12. A process which comprises

mixing a reactant and the composition according to claim 1, thereby providing a reaction medium, wherein the reactant is a compound which comprises a heterocyclic aromatic ring AR1 to which a carboxylic acid group, a carboxylate group or a carboxylic acid ester group is attached, and an aromatic ring AR2 to which a halogen atom, a pseudohalogen group or a sulfonate group is attached,

irradiating the reaction medium by an external source of artificial light, thereby coupling the heterocyclic aromatic ring AR1 and the aromatic ring AR2 of the reactant to each other by a decarboxylative carbon-carbon cross-coupling reaction.

13. The process according to claim 12, wherein the carboxylic acid ester group attached to the heterocyclic aromatic ring AR1 has the following formula (XVIII): wherein the residue A is derived from a N-hydroxy compound.

—C(O)O-A  (XVIII)

14. The process according claim 12, wherein the reactants and the composition are mixed with each other in a solvent which comprises a polar aprotic solvent.

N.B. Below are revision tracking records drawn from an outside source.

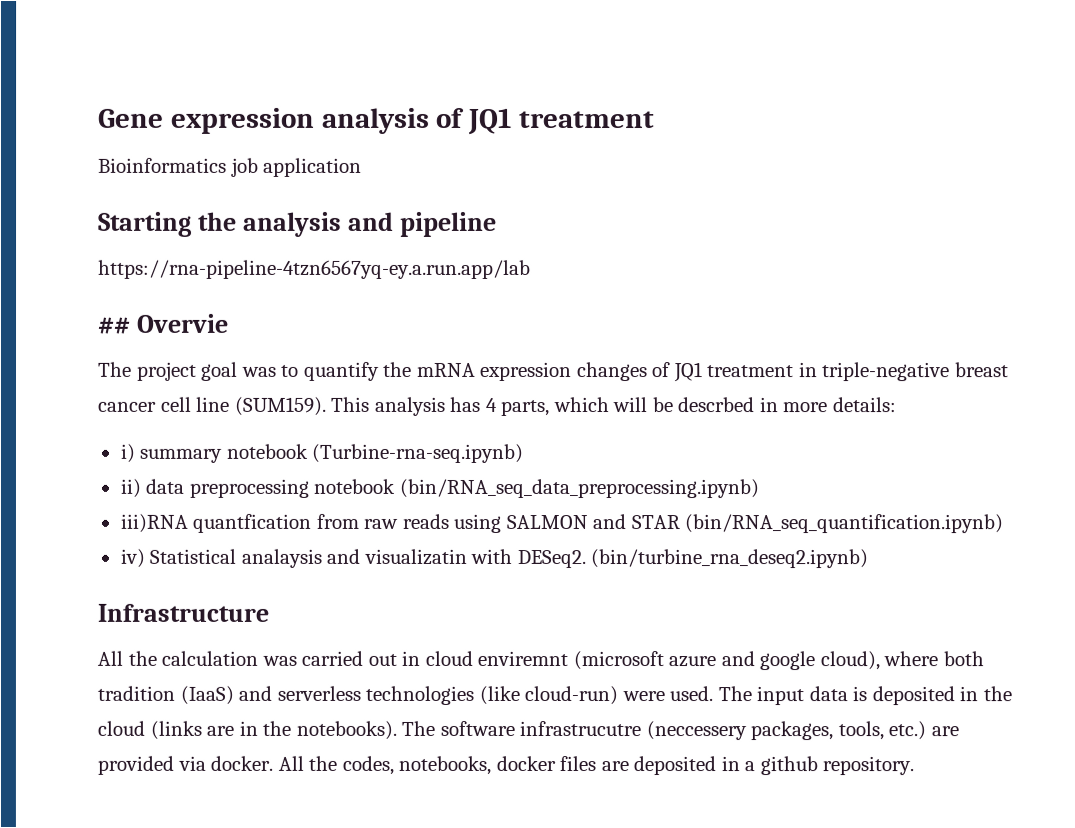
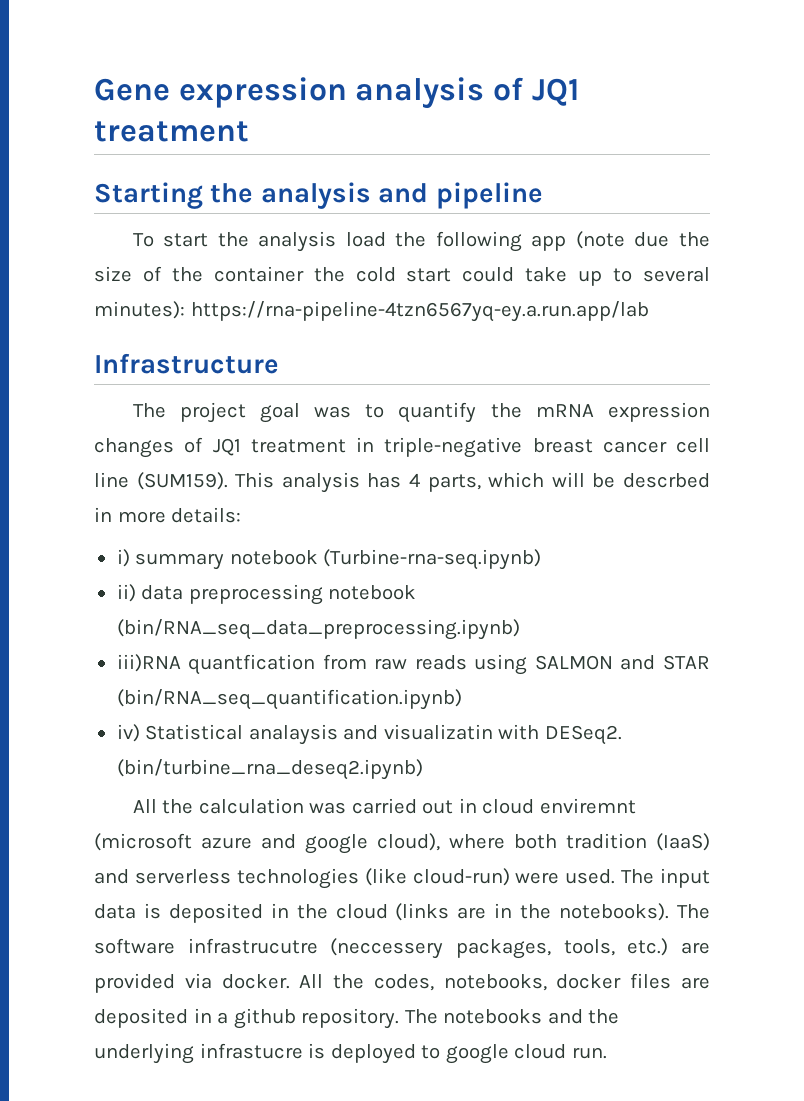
[98,157,363,177] // Bioinformatics job application -> (249, 131) none
(497, 224) none -> [132,231,711,252] [94,266,711,286] [94,301,185,319] To start the analysis load the following app (note due the size of the container the cold start could take up to several minutes):
[98,313,229,334] ## Overvie -> [94,353,279,374] Infrastructure
[97,603,269,622] // Infrastructure -> (423, 769) none
(915, 766) none -> [404,1009,620,1024] [94,1043,607,1064] The notebooks and the underlying infrastucre is deployed to google cloud run.

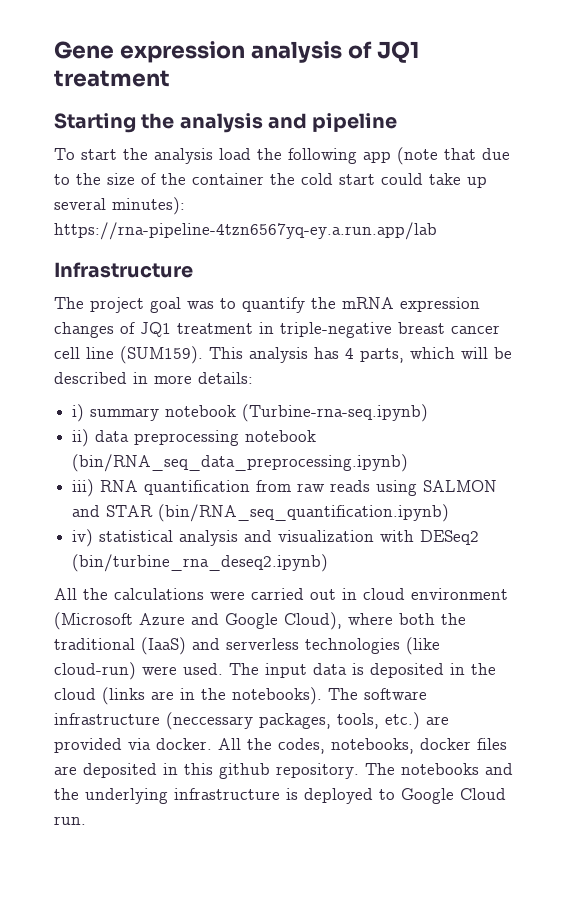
[634,232,670,247] due -> [444,148,510,160] [54,174,70,185] that due to
[613,268,633,282] to -> (487, 182) none
[623,473,711,488] descrbed -> [54,372,127,384] described
[116,654,316,675] iii)RNA quantfication -> [72,479,251,497] iii) RNA quantification
[145,724,622,745] Statistical analaysis and visualizatin with DESeq2. -> [99,530,480,546] statistical analysis and visualization with DESeq2
[198,798,347,814] calculation was -> [114,588,245,600] calculations were
[539,798,636,814] [94,833,647,854] enviremnt (microsoft azure and google cloud), where both tradition -> [411,588,508,600] [54,612,466,630] [54,638,135,650] environment (Microsoft Azure and Google Cloud), where both the traditional
[187,938,444,959] infrastrucutre (neccessery -> [54,712,253,730] infrastructure (neccessary
[217,1012,229,1024] a -> [184,763,213,775] this
[199,1043,303,1059] infrastucre -> [174,788,280,800] infrastructure
[445,1044,567,1064] google cloud -> [401,788,506,804] Google Cloud

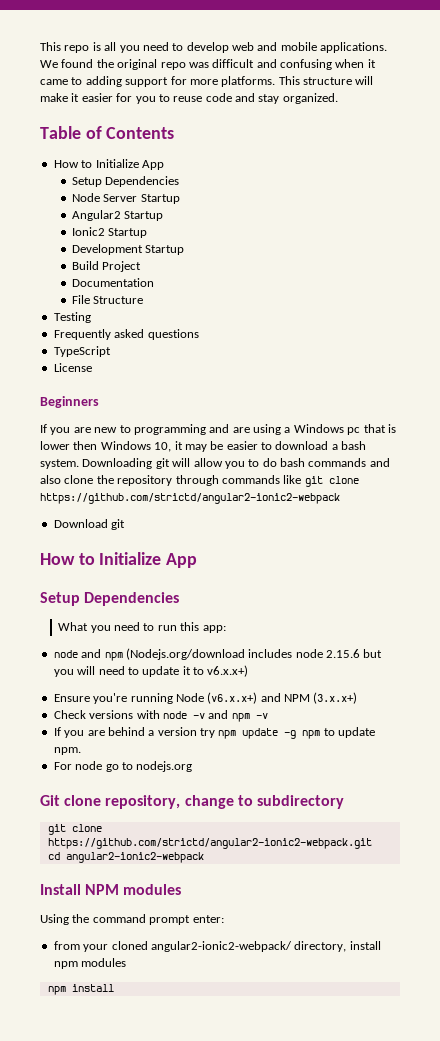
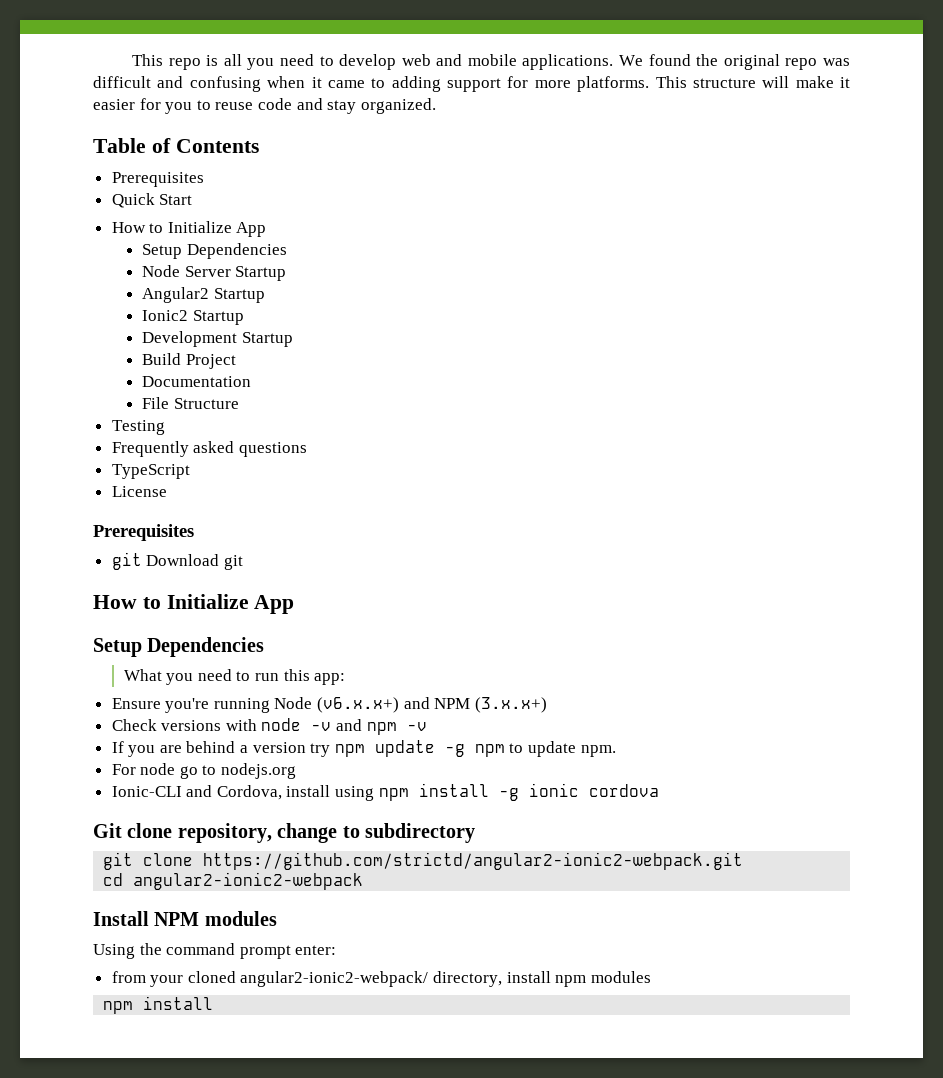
(175, 133) none -> [111,172,204,187] [111,193,193,208] // Prerequisites // Quick Start
[40,396,99,408] [40,424,396,435] [40,441,367,452] [40,458,390,469] [40,475,359,487] [40,493,340,504] Beginners // If you are new to programming and are using a Windows pc that is lower then Windows 10, it may be easier to download a bash system. Downloading git will allow you to do bash commands and also clone the repository through commands like git clone https://github.com/strictd/angular2-ionic2-webpack // -> [93,524,194,541] [111,552,142,570] Prerequisites // git
[53,648,383,661] [53,665,249,677] // node and npm (Nodejs.org/download includes node 2.15.6 but you will need to update it to v6.x.x+) -> (346, 679) none
(193, 766) none -> [111,783,659,801] // Ionic-CLI and Cordova, install using npm install -g ionic cordova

15. The process according to claim 12, wherein the external light source is a lamp, a LED, a laser, or any combination of two or more of these external light sources.

16. (canceled)

17. The process according to claim 11, wherein the carboxylic acid ester group attached to the heterocyclic aromatic ring AR1 has the following formula (XVIII):

—C(O)O-A  (XVIII)

wherein the residue A is derived from a N-hydroxy compound.

18. The process according to claim 11, wherein the reactants and the composition are mixed with each other in a solvent which comprises a polar aprotic solvent.

19. The process according to claim 11, wherein the external light source is a lamp, a LED, a laser, or any combination of two or more of these external light sources.